**AIM OF THE TASK:** Lay out every line of the items below as a Markdown table with two columns, Row and Line. Number the rows in order and leave out any blank lines.

· · · · · · ·

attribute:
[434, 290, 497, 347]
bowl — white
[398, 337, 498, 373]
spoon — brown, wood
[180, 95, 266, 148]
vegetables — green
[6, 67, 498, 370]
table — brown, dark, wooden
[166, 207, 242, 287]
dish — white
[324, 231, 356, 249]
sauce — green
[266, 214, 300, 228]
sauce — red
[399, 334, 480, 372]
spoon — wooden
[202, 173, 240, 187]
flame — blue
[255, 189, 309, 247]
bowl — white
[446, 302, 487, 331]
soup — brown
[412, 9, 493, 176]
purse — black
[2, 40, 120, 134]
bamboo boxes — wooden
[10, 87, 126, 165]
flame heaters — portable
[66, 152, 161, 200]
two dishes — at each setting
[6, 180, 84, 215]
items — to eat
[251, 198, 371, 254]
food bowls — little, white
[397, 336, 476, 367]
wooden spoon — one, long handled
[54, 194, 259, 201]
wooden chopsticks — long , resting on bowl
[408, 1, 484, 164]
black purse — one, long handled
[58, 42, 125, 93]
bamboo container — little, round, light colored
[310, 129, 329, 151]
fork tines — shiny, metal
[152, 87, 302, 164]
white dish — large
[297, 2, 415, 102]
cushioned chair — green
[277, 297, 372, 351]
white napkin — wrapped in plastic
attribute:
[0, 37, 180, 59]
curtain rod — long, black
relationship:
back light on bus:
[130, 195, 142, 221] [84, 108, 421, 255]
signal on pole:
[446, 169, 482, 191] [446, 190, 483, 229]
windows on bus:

· · · · · · ·

**SOLUTION TO THIS TASK:**
| Row | Line |
|---|---|
| 1 | attribute: |
| 2 | [434, 290, 497, 347] |
| 3 | bowl — white |
| 4 | [398, 337, 498, 373] |
| 5 | spoon — brown, wood |
| 6 | [180, 95, 266, 148] |
| 7 | vegetables — green |
| 8 | [6, 67, 498, 370] |
| 9 | table — brown, dark, wooden |
| 10 | [166, 207, 242, 287] |
| 11 | dish — white |
| 12 | [324, 231, 356, 249] |
| 13 | sauce — green |
| 14 | [266, 214, 300, 228] |
| 15 | sauce — red |
| 16 | [399, 334, 480, 372] |
| 17 | spoon — wooden |
| 18 | [202, 173, 240, 187] |
| 19 | flame — blue |
| 20 | [255, 189, 309, 247] |
| 21 | bowl — white |
| 22 | [446, 302, 487, 331] |
| 23 | soup — brown |
| 24 | [412, 9, 493, 176] |
| 25 | purse — black |
| 26 | [2, 40, 120, 134] |
| 27 | bamboo boxes — wooden |
| 28 | [10, 87, 126, 165] |
| 29 | flame heaters — portable |
| 30 | [66, 152, 161, 200] |
| 31 | two dishes — at each setting |
| 32 | [6, 180, 84, 215] |
| 33 | items — to eat |
| 34 | [251, 198, 371, 254] |
| 35 | food bowls — little, white |
| 36 | [397, 336, 476, 367] |
| 37 | wooden spoon — one, long handled |
| 38 | [54, 194, 259, 201] |
| 39 | wooden chopsticks — long , resting on bowl |
| 40 | [408, 1, 484, 164] |
| 41 | black purse — one, long handled |
| 42 | [58, 42, 125, 93] |
| 43 | bamboo container — little, round, light colored |
| 44 | [310, 129, 329, 151] |
| 45 | fork tines — shiny, metal |
| 46 | [152, 87, 302, 164] |
| 47 | white dish — large |
| 48 | [297, 2, 415, 102] |
| 49 | cushioned chair — green |
| 50 | [277, 297, 372, 351] |
| 51 | white napkin — wrapped in plastic |
| 52 | attribute: |
| 53 | [0, 37, 180, 59] |
| 54 | curtain rod — long, black |
| 55 | relationship: |
| 56 | back light on bus: |
| 57 | [130, 195, 142, 221] [84, 108, 421, 255] |
| 58 | signal on pole: |
| 59 | [446, 169, 482, 191] [446, 190, 483, 229] |
| 60 | windows on bus: |